# Source text
##############################
What do Pigs & Cats have in Common? Decoupage

Spotted Piglet
Look at that little face! Is he cute or what? The inspiration for this project is an adorable spotted piglet. In a previous post, “Year of the Pig 2019,” I mentioned my brother’s affinity for pigs. We usually find a way to include a pig at any gift-giving occasion. Sometimes it’s just a card, or a flying pig ornament for the Christmas tree. We all share the same sense of humor, and the more ridiculous the pig, the greater the laughter.

Pig Plaque Details
For my brother’s birthday this year, I decided to combine two of his favorites: pigs and cats. Believe it or not, he and his wife share their home with 11 feline fur babies. Yes, you read that correctly. That’s a lot of mouths to feed! Each cat started out in life under very difficult circumstances, but after being rescued, they live comfortable, happy lives filled with play and lots of tender loving care. Such an unusual family deserves an equally unique family portrait.
##############################
# Material provided
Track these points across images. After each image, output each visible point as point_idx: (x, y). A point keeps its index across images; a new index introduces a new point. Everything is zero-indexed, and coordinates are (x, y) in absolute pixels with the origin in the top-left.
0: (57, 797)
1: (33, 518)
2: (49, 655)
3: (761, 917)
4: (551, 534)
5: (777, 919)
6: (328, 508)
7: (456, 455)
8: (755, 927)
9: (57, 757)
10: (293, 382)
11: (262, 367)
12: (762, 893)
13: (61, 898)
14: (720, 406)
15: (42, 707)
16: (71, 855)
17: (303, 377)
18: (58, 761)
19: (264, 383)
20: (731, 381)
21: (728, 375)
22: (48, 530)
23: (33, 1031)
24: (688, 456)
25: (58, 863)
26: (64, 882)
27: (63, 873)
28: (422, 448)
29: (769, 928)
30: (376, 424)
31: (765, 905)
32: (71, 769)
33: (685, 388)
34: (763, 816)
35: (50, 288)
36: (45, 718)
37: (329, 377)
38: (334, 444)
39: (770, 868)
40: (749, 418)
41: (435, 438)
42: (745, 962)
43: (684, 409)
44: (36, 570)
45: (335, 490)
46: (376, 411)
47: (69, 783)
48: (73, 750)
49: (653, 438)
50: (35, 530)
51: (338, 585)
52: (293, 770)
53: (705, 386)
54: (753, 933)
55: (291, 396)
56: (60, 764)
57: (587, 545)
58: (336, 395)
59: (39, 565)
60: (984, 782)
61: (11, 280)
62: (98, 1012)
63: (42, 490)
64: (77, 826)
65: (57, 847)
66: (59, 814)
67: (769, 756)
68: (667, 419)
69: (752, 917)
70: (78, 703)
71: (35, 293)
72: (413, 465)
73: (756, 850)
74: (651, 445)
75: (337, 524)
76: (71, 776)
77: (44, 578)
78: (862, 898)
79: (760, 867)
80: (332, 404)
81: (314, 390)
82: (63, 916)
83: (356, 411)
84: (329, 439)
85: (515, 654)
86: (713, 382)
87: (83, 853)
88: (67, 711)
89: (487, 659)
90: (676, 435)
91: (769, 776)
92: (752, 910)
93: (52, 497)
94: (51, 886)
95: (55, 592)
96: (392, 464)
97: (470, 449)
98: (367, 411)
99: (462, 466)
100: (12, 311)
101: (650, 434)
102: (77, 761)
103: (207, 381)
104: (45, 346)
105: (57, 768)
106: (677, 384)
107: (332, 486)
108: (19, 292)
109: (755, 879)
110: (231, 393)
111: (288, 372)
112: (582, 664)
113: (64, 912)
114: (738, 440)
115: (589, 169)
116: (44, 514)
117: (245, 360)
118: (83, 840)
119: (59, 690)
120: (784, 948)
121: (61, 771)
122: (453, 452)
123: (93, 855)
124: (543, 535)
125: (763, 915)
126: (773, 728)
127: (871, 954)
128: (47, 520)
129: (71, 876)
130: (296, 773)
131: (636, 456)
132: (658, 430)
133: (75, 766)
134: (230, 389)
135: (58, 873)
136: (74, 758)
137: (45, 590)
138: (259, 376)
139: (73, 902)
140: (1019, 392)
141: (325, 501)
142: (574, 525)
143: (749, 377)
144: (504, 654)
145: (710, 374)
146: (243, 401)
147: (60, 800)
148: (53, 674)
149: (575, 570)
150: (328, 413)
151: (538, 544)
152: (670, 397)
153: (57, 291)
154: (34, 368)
##############################
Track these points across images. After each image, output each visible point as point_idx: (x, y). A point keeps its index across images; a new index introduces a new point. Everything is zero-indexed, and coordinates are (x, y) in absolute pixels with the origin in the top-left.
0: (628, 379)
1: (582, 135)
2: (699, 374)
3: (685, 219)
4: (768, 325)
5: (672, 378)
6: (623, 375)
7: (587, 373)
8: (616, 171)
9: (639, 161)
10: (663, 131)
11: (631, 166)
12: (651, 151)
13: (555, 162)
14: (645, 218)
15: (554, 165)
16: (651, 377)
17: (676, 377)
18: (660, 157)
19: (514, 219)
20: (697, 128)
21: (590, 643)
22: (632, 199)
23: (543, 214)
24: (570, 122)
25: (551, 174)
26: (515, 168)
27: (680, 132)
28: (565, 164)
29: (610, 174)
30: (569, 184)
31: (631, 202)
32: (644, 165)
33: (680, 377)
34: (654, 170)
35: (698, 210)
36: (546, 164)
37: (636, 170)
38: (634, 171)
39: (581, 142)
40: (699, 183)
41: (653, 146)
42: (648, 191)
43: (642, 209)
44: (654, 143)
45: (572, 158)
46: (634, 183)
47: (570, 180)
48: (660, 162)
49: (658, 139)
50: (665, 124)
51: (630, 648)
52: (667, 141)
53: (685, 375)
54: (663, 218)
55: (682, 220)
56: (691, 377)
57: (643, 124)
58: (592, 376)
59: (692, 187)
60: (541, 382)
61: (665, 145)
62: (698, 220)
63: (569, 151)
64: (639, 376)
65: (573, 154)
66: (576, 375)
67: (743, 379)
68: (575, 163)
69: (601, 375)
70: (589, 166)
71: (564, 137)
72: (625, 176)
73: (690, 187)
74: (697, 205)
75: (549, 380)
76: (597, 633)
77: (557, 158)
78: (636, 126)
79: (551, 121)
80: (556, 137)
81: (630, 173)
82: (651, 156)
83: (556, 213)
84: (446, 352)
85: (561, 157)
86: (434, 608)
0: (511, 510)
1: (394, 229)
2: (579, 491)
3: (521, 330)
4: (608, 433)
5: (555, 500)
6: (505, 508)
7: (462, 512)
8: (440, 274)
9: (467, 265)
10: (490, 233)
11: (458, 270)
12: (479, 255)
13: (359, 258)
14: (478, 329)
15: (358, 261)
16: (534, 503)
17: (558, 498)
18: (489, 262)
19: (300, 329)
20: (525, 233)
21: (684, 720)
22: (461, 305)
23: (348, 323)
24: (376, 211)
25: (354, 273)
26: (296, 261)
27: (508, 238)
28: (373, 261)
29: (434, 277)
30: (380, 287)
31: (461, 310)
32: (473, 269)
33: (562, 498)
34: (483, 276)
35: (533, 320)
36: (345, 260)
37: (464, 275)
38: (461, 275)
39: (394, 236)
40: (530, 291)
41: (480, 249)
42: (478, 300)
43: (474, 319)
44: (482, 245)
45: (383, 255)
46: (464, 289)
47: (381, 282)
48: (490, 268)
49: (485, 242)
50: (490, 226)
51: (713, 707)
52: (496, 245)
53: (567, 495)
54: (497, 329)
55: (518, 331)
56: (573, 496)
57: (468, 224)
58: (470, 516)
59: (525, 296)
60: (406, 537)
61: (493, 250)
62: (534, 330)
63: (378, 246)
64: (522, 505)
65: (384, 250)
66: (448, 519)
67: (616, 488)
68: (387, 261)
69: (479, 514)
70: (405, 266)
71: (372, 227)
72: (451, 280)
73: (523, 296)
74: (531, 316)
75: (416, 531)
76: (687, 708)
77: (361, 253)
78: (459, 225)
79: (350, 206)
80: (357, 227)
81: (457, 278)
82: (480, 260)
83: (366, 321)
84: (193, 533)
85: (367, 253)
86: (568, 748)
##############################
# Assigned task 1
In the decoupage post, how many cats live with the writer's brother and his wife?
# Assigned task 2
Say whether each statement agrees with the decoupage post: (a) The project was made for the writer's brother's birthday. (b) The inspiration for the project is a spotted kitten. (c) Each cat began life in easy circumstances.

# Exercise solution 1
11

# Exercise solution 2
(a) Yes: "For my brother’s birthday this year, I decided to combine two of his favorites: pigs and cats."
(b) No: "The inspiration for this project is an adorable spotted piglet."
(c) No: "Each cat started out in life under very difficult circumstances"